Unidos por una noche, los republicanos nominaron el martes a Donald Trump como el abanderado presidencial de su partido, lo que representa la culminación del empresario de su ascenso por los rangos republicanos y lo proyecta a las elecciones presidenciales de noviembre contra la demócrata Hillary Clinton.
“Trabajaré duro y nunca los decepcionaré”, escribió rápidamente Trump en Twitter tras la votación oral.
La campaña de Trump esperaba que la nominación formal pusiera fin a la discordia dentro del Partido Republicano y eclipsara el caótico inicio de la convención, que incluye acusaciones de plagio que involucran el discurso de Melania Trump en la ceremonia inaugural.
Hubo algunas muestras de disidencia en la convención mientras los estados que Trump no ganó registraban sus votos, pero el empresario se distanció rápidamente de sus rivales en las primarias.
Su estado natal, Nueva York, fue el que le dio la cifra requerida para la nominación.

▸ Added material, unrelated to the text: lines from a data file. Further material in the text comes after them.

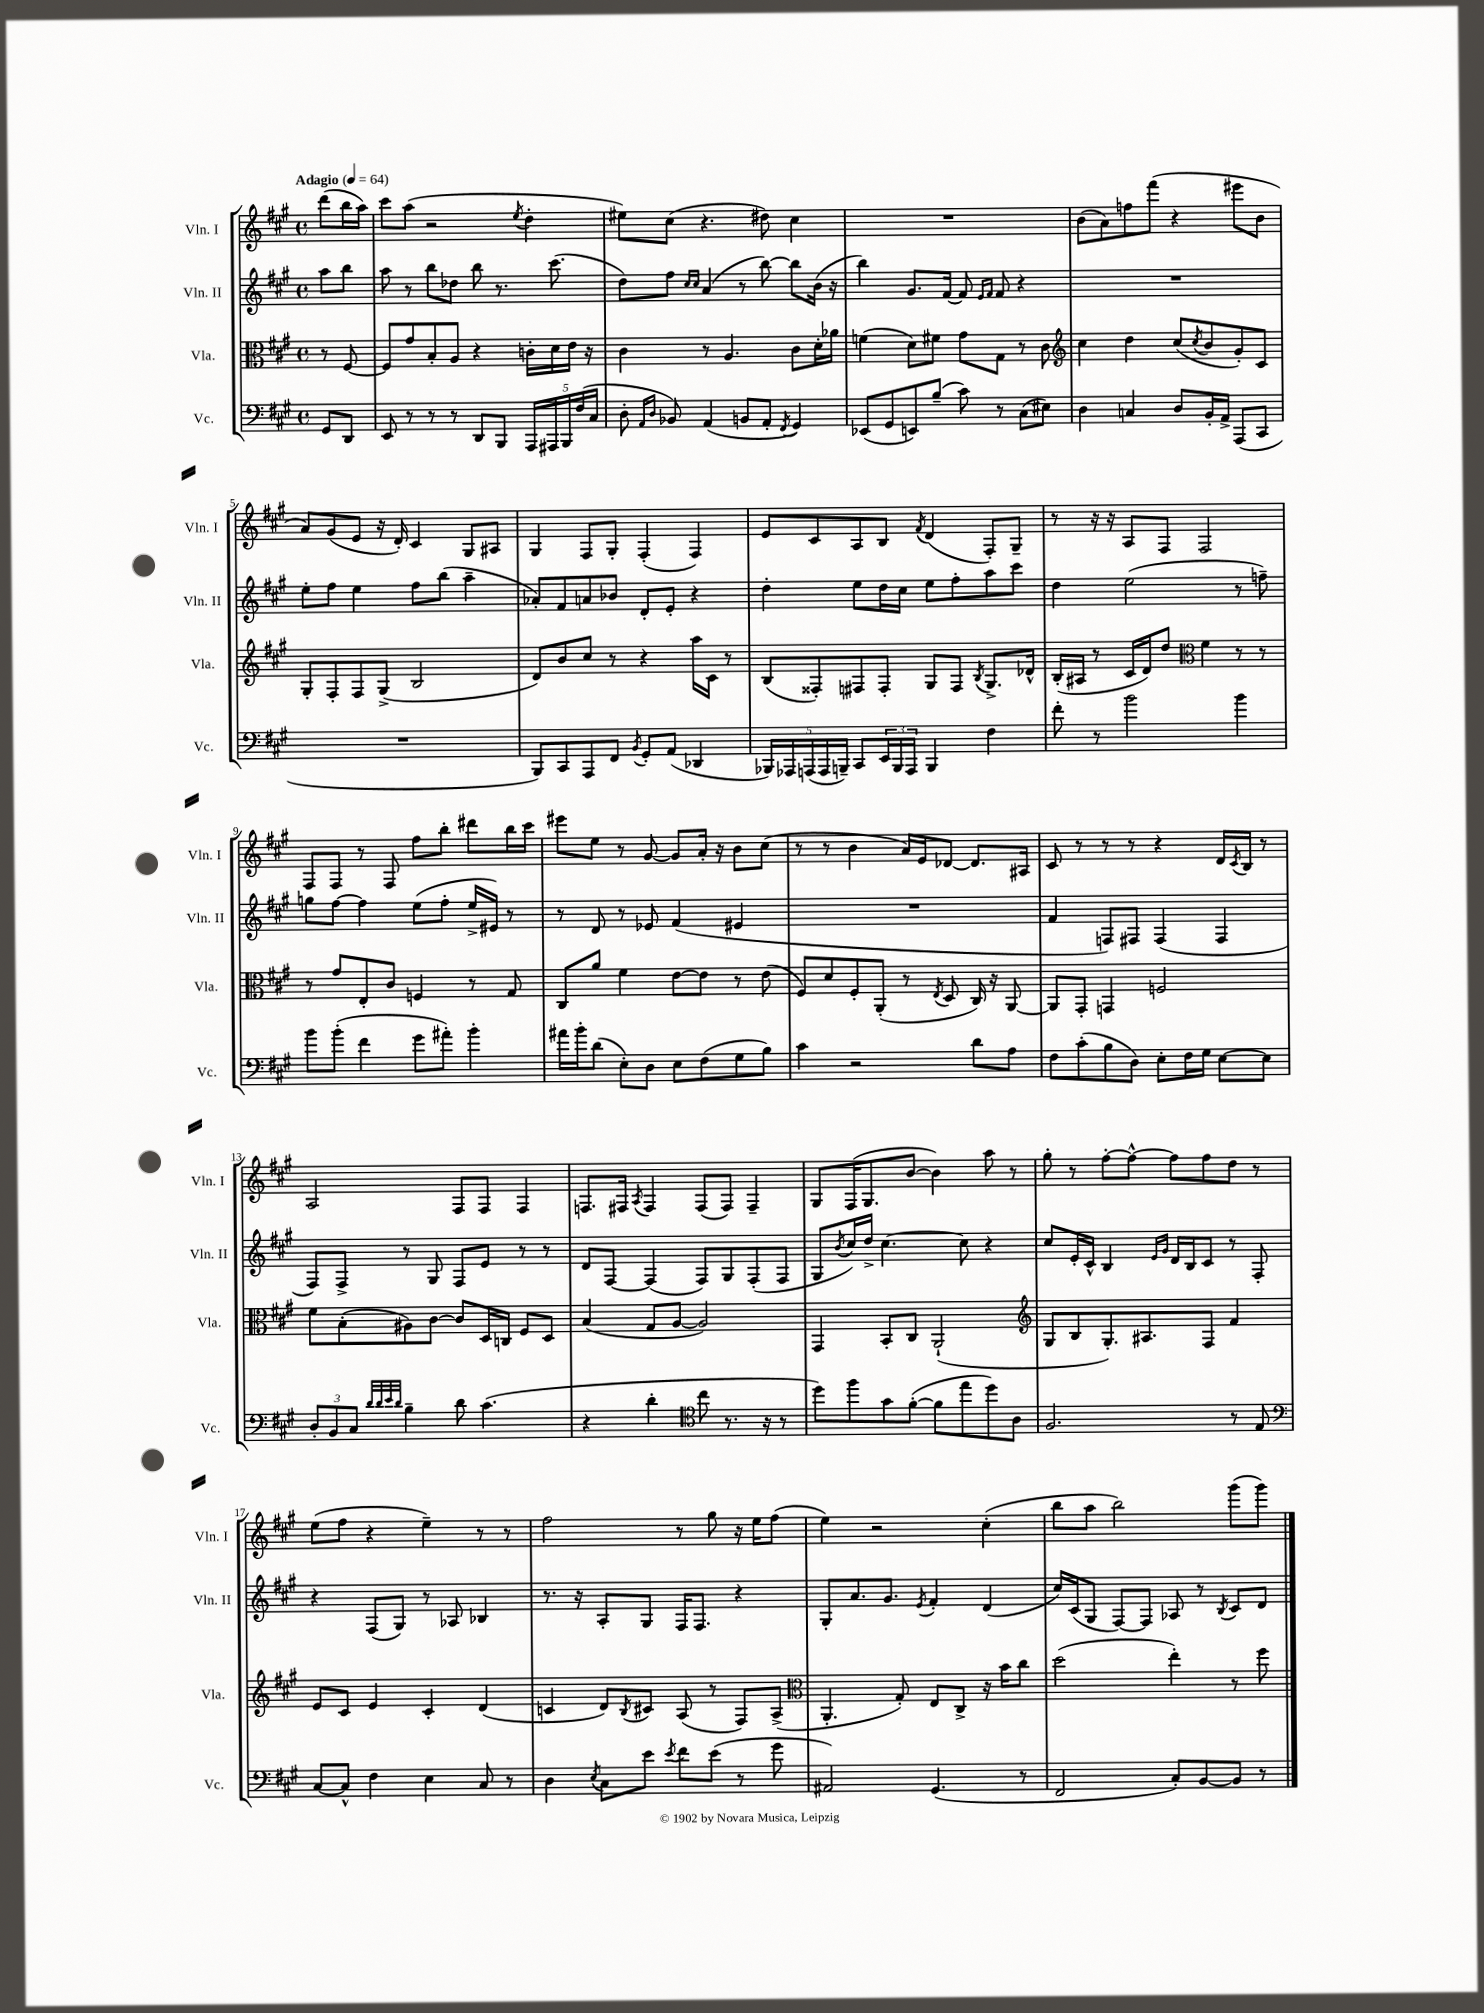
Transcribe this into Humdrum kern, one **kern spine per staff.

**kern	**kern	**kern	**kern
*part4	*part3	*part2	*part1
*staff4	*staff3	*staff2	*staff1
*I"Vc.	*I"Vla.	*I"Vln. II	*I"Vln. I
*I'Vc.	*I'Vla.	*I'Vln. II	*I'Vln. I
*clefF4	*clefC3	*clefG2	*clefG2
*k[f#c#g#]	*k[f#c#g#]	*k[f#c#g#]	*k[f#c#g#]
*M4/4	*M4/4	*M4/4	*M4/4
*met(c)	*met(c)	*met(c)	*met(c)
*MM64	*MM64	*MM64	*MM64
=	=	=	=
!	!	!	!LO:TX:a:B:t=Adagio
8GG#/L	8r	8aa\L	(8ddd\L
8DD/J	[8F#/	8bb\J	16bb\L
.	.	.	16aa\JJ)
=1	=1	=1	=1
8EE/	8F#/L]	8aa\	8ccc#\L
8r	8g#/	8r	(8aa\J
8r	8B'/	8bb\L	2r
8r	8A/J	8dd-X\J	.
8DD/L	4r	8bb\	.
8BBB/J	.	8.r	.
.	.	.	8qee/
20AAA/LL	16cn'\LL	.	4dd'\
20AAA#X/	.	.	.
.	16d\	(8.ccc#\	.
20BBB/	.	.	.
.	16e\JJ	.	.
(20F#/	.	.	.
.	16r	.	.
20C#/JJ	.	.	.
=2	=2	=2	=2
8D'\	4c#\	8dd\L)	8ee#X\L)
16qqAA/LL	.	.	.
16qqD/JJ	.	.	.
8BB-X/)	.	8ff#\J	(8cc#\J
.	.	16qqcc#/LL	.
.	.	16qqcc#/JJ	.
(4AA/	8r	(4a/	4.r
.	4.A/	.	.
8BBn/L	.	8r	.
8AA'/J	.	[8bb\)	8dd#X\)
8qFF#/	.	.	.
4GG#/)	8c#\L	8bb\L]	4cc#\
.	16d'\L	(16b\Jk	.
.	16a-X\JJ	16r	.
=3	=3	=3	=3
(8EE-X/L	(4fn\	4bb\)	1r
8GG#/	.	.	.
8EEn/)	8d\L)	8.g#/L	.
(8B~/J	8f#X\J	.	.
.	.	[16f#/Jk	.
8c#\)	8g#\L	8f#/]	.
.	.	16qqe/LL	.
.	.	16qqf#/JJ	.
8r	8G#\J	8f#/	.
(8C#\L	8r	4r	.
8E#X\J)	8c#\	.	.
=4	=4	=4	=4
*	*clefG2	*	*
4D\	4cc#\	1r	(8b\L
.	.	.	8a\)
4Cn/	4dd\	.	8ffn\
.	.	.	(8fff#\J
8D/L	(8cc#/L	.	4r
.	8qcc#/	.	.
16BB'/L	8b/	.	.
16AA^/JJ	.	.	.
(8AAA/L	8g#'/)	.	8eee#X\L
8CC#/J	8c#/J	.	8b\J
!!LO:LB:g=z
=5	=5	=5	=5
1r	8G#'/L	8ee'\L	8a/L)
.	8F#'/	8ff#\J	(8g#/
.	8F#/	4ee\	8e/J
.	(8G#^/J	.	16r
.	.	.	16d'/)
.	2B/	8ff#\L	4c#/
.	.	(8bb\J	.
.	.	4aa~\	8G#/L
.	.	.	8A#X/J
=6	=6	=6	=6
8BBB/L)	8d/L)	8a-X'/L)	4G#/
8CC#/	8b/	8f#/	.
8AAA/	8cc#/J	8an/	8F#/L
8FF#/J	8r	8b-X/J	8G#'/J
8qBB/	.	.	.
8GG#'/L	4r	8d'/L	(4F#'/
(8AA/J	.	8e'/J	.
4DD-X/	16aa\LL	4r	4F#/)
.	16c#\JJ	.	.
.	8r	.	.
=7	=7	=7	=7
20BBB-X/LL)	(8B/L	4dd'\	8e/L
20AAA-X/	.	.	.
(20AAAn/	.	.	.
.	8F##X'/)	.	8c#/
20AAA/	.	.	.
20BBBn~/JJ)	.	.	.
8CC#/L	8F#X/	8ee\L	8A/
24EE/L	8F#'/J	16dd\L	8B/J
24BBB/	.	.	.
.	.	16cc#\JJ	.
24AAA/JJ	.	.	.
.	.	.	8qf#/
4BBB/	8G#/L	8ee\L	(4d/
.	8F#/J	8ff#'\	.
.	8qB/	.	.
4F#\	8.G#^/L	8aa\	8F#'/L)
.	.	8ccc#\J	8G#~/J
.	16d-X^^/Jk	.	.
=8	=8	=8	=8
8f#'\	(16B'/LL	4dd\	8r
.	16A#X/JJ	.	.
8r	8r	.	16r
.	.	.	16r
2b\	16c#/LL	(2ee\	8A/L
.	16d/J)	.	.
.	8dd/J	.	8F#/J
*	*clefC3	*	*
.	4f#\	.	2F#/
4b\	8r	8r	.
.	8r	8ffn~\)	.
!!LO:LB:g=z
=9	=9	=9	=9
8b\L	8r	8ggn\L	8F#/L
(8b'\J	8g#/L	[8ff#\J	8F#/J
4f#\	8E'/	4ff#\]	8r
.	8c#/J	.	8F#/
8g#\L	4Fn/	(8ee\L	8ff#\L
8a#X'\J)	.	8ff#'\J	8bb'\J
4b'\	8r	16ee^/LL	8ddd#X\L
.	.	16e#X/JJ)	.
.	8G#/	8r	16bb\L
.	.	.	16ccc#\JJ
=10	=10	=10	=10
16a#X\LL	8C#/L	8r	8eee#X\L
16b'\J	.	.	.
(8d\J	8a/J	8d/	8ee\J
8E'\L)	4f#\	8r	8r
8D\J	.	8e-X/	[8g#/
8E\L	[8e\L	(4f#/	8g#/L]
(8F#\	8e\J]	.	16a'/Jk
.	.	.	16r
8G#\	8r	4e#X/	8b\L
8B\J)	(8e\	.	(8cc#\J
=11	=11	=11	=11
4c#\	8F#/L)	1r	8r
.	8d/	.	8r
2r	8F#'/	.	4b\
.	(8AA'/J	.	.
.	8r	.	16a/LL)
.	.	.	16e/J
.	8qE/	.	.
.	8D/	.	[8d-X/J
8d\L	16C#/)	.	8.d-/L]
.	16r	.	.
8A\J	[8AA/	.	.
.	.	.	16A#X/Jk
=12	=12	=12	=12
8F#\L	8AA/L]	4f#/	8c#/
(8c#'\	8GG#'/J	.	8r
8B\	4GGn/	8Fn/L)	8r
8D\J)	.	8F#X/J	8r
8E'\L	2Fn/	(4F#/	4r
16F#\L	.	.	.
16G#\JJ	.	.	.
[8E\L	.	4F#/	16d/LL
.	.	.	8qc#/
.	.	.	16B/JJ
8E\J]	.	.	8r
!!LO:LB:g=z
=13	=13	=13	=13
12D'/L	8f#\L	8F#/L)	2A/
12BB/	.	.	.
.	(8B'\	8F#^/J	.
12C#/J	.	.	.
32qqd/LLL	.	.	.
32qqd/	.	.	.
32qqe/	.	.	.
32qqd/JJJ	.	.	.
4B~\	8A#X\)	8r	.
.	[8c#\J	8G#/	.
8d\	8c#/L]	8F#/L	8F#/L
(4.c#\	16D/L	8e/J	8F#/J
.	16Cn/JJ	.	.
.	8F#/L	8r	4F#/
.	8D/J	8r	.
=14	=14	=14	=14
4r	(4B/	8d/L	8.Fn/L
.	.	[8F#/J	.
.	.	.	16F#X/Jk
.	.	.	8qA/
4d'\	8G#/L	(4F#/]	4F#/
.	[8A/J	.	.
*clefC4	*	*	*
8cc#\	2A/])	8F#/L)	(8F#/L
8.r	.	8G#/	8F#/J)
.	.	(8F#'/	4F#~/
16r	.	.	.
8r	.	8F#/J	.
=15	=15	=15	=15
8dd\L)	4GG#/	8G#/L	8G#/L
.	.	8qb/	.
8ff#\	.	16cc#/L)	(16F#/K
.	.	16dd^/JJ	8.G#/
8g#\	8BB'/L	[4.cc#\	.
([8f#'\J	8C#/J	.	[8b/J
8f#\L]	(2AA`/	.	4b\])
8ee\	.	8cc#\]	.
8dd\)	.	4r	8aa\
8A\J	.	.	8r
=16	=16	=16	=16
*	*clefG2	*	*
2.F#/	8G#/L	8cc#/L	8gg#'\
.	8B/	16e'/L	8r
.	.	16c#^^/JJ	.
.	8.G#'/)	4B/	[8ff#'\L
.	.	.	8ff#^^\J_
.	8.A#X/	.	.
.	.	16qqe/LL	.
.	.	16qqg#/JJ	.
.	.	16d/LL	8ff#\L]
.	.	16B/J	.
.	8F#/J	8c#/J	8ff#\
8r	4f#/	8r	8dd\J
8E/	.	8F#'/	8r
!!LO:LB:g=z
=17	=17	=17	=17
*clefF4	*	*	*
[8C#/L	8e/L	4r	(8ee\L
8C#^^/J]	8c#/J	.	8ff#\J
4F#\	4e/	(8F#/L	4r
.	.	8G#/J)	.
4E\	4c#'/	8r	4ee~\)
.	.	8A-X/	.
8C#/	(4d/	4B-X/	8r
8r	.	.	8r
=18	=18	=18	=18
4D\	4cn/	8.r	2ff#\
.	.	16r	.
8qE/	.	.	.
8C#\L	8d/L)	8A'/L	.
.	8qB/	.	.
8e\J	8c#X/J	8G#/J	.
8qe/	.	.	.
8f#\L	(8A/	16F#/KL	8r
.	.	8.F#/J	.
(8e\J	8r	.	8gg#\
8r	8F#/L)	4r	16r
.	.	.	16ee\KL
8g#\	(8A^/J	.	(8ff#\J
=19	=19	=19	=19
*	*clefC3	*	*
2AA#X/)	4.AA'/	8G#'/L	4ee\)
.	.	8.a/	.
.	.	.	2r
.	.	8.g#/J	.
.	8G#'/)	.	.
.	.	8qe/	.
(4.GG#/	8E/L	4f#'/	.
.	8C#^/J	.	.
.	16r	(4d/	(4cc#'\
.	16b\KL	.	.
8r	8cc#\J	.	.
=20	=20	=20	=20
2FF#/	(2dd\	16cc#/LL)	8bb\L
.	.	(16c#/J	.
.	.	8G#/J	8aa\J
.	.	[8F#/L)	2bb\)
.	.	8F#/J]	.
8C#'/L)	4ee'\)	8A-X/	.
[8BB/	.	8r	.
.	.	8qB/	.
8BB/J]	8r	8c#/L	(8ggg#\L
8r	8ff#\	8d/J	8ggg#\J)
==	==	==	==
*-	*-	*-	*-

Cuatro de sus hijos se integraron a la delegación del estado en la sede de la convención para el histórico nombramiento, y lucieron sobrecogidos por la emoción. “Felicitaciones, papá, te amamos”, declaró Donald Trump Jr.
Algunos delegados enfatizaron la necesidad de un despliegue televisado de unidad en el partido, luego de unas primarias republicanas extremadamente divisorias. “Unidos ganaremos, divididos caeremos”, dijo Johnny McMahan, delegado de Trump en Arkansas.
Pero Kendal Unruh, de Colorado y líder de las fuerzas opuestas a Trump, dijo que la convención era una “farsa”.